I’m migrating repos from Azure DevOps to GitHub but leaving the CI Pipeline in Azure DevOps, for now.
We have Sonar Enterprise so have a GitHub Bound Sonar Org and ADO Bound Sonar Org. As there isn’t a way to move these projects between the Orgs I’ve needed to create a new Project in the GitHub Sonar Org using the Analyze New Project and done it through the GitHub binding.
We have a Machine User for the scanning that has it’s Access Token in a ADO Service Connection. This user has Browse and Execute Permission on both Sonar Orgs.
The Project is a Java Project using Gradle and the Sonar Gradle Plugin v6.3.1.5724 (as my last attempt I’ve updated this to v7.1.0.6387)
The scanning in the GitHub PRs is succeeding but without any Code Coverage, that makes sense that it needs the CI Pipeline for that metric. When the CI Pipeline runs the Sonar Gradle task it fails with the error “Error 404 on https://api.sonarcloud.io/analysis/analyses“, this looks very similar to:
I also saw another post with a similar title from last month that wasn’t resolved and these talked about permissions being the likely cause.

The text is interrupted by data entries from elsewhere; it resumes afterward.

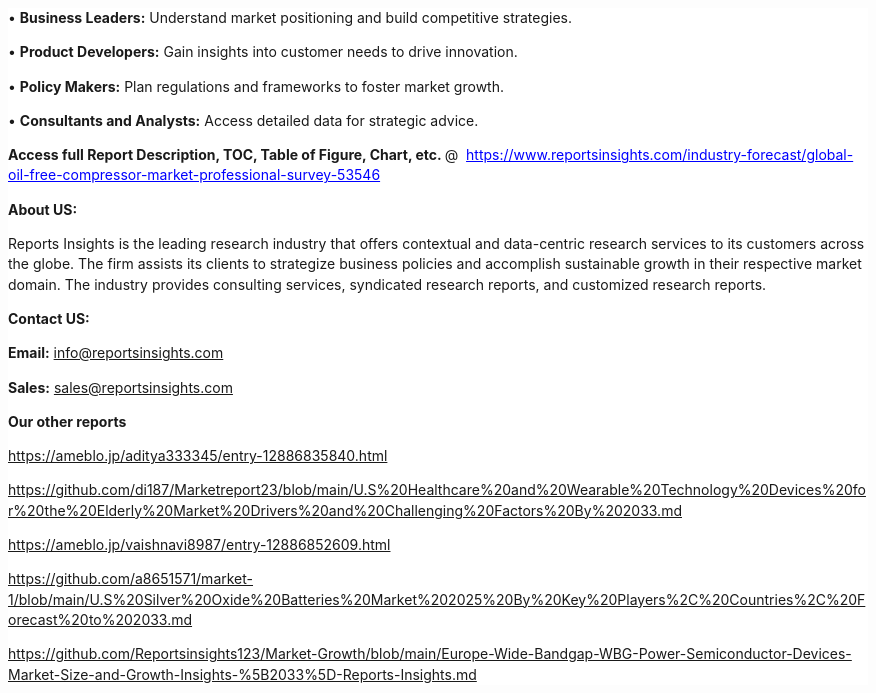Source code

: • <strong>Business Leaders:</strong> Understand market positioning and build competitive strategies.

• <strong>Product Developers:</strong> Gain insights into customer needs to drive innovation.

• <strong>Policy Makers:</strong> Plan regulations and frameworks to foster market growth.

• <strong>Consultants and Analysts:</strong> Access detailed data for strategic advice.
</ul>
<strong>Access full Report Description, TOC, Table of Figure, Chart, etc. </strong>@  <a href=https://www.reportsinsights.com/industry-forecast/global-oil-free-compressor-market-professional-survey-53546 style=color:#0000ff;>https://www.reportsinsights.com/industry-forecast/global-oil-free-compressor-market-professional-survey-53546</a></font>

<strong><strong>About US</strong>:</strong>

Reports Insights is the leading research industry that offers contextual and data-centric research services to its customers across the globe. The firm assists its clients to strategize business policies and accomplish sustainable growth in their respective market domain. The industry provides consulting services, syndicated research reports, and customized research reports.

<strong>Contact US:</strong>

<p class=""""><b>Email:</b> <a href=mailto:info@reportsinsights.com>info@reportsinsights.com</a></p>
<p class=""""><b>Sales:</b> <a href=mailto:sales@reportsinsights.com>sales@reportsinsights.com</a></p>

<strong>Our other reports</strong>

<a href=https://ameblo.jp/aditya333345/entry-12886835840.html>https://ameblo.jp/aditya333345/entry-12886835840.html</a>

<a href=https://github.com/di187/Marketreport23/blob/main/U.S%20Healthcare%20and%20Wearable%20Technology%20Devices%20for%20the%20Elderly%20Market%20Drivers%20and%20Challenging%20Factors%20By%202033.md>https://github.com/di187/Marketreport23/blob/main/U.S%20Healthcare%20and%20Wearable%20Technology%20Devices%20for%20the%20Elderly%20Market%20Drivers%20and%20Challenging%20Factors%20By%202033.md</a>

<a href=https://ameblo.jp/vaishnavi8987/entry-12886852609.html>https://ameblo.jp/vaishnavi8987/entry-12886852609.html</a>

<a href=https://github.com/a8651571/market-1/blob/main/U.S%20Silver%20Oxide%20Batteries%20Market%202025%20By%20Key%20Players%2C%20Countries%2C%20Forecast%20to%202033.md>https://github.com/a8651571/market-1/blob/main/U.S%20Silver%20Oxide%20Batteries%20Market%202025%20By%20Key%20Players%2C%20Countries%2C%20Forecast%20to%202033.md</a>

<a href=https://github.com/Reportsinsights123/Market-Growth/blob/main/Europe-Wide-Bandgap-WBG-Power-Semiconductor-Devices-Market-Size-and-Growth-Insights-%5B2033%5D-Reports-Insights.md>https://github.com/Reportsinsights123/Market-Growth/blob/main/Europe-Wide-Bandgap-WBG-Power-Semiconductor-Devices-Market-Size-and-Growth-Insights-%5B2033%5D-Reports-Insights.md</a>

I’ve then increased the Machine Users permissions on the Project to have all options enabled (Browse, See Source Code, Administer Issues, Administer Security Hotspots, Administer & Execute Analysis) but this still gives the same error. I have logged into the Machine User’s account and confirm the Admin > Analysis Method page loads. (I notice this doesn’t when Execute Analysis is missing)
I’ve also turned off the Automatic Analysis for this project without any improvement.
I can confirm the Sonar Properties in Gradle that specify the Organization and project key have both been updated.
I created a new Access Token for the Machine User and can confirm it is being used as the “Last use” is updated.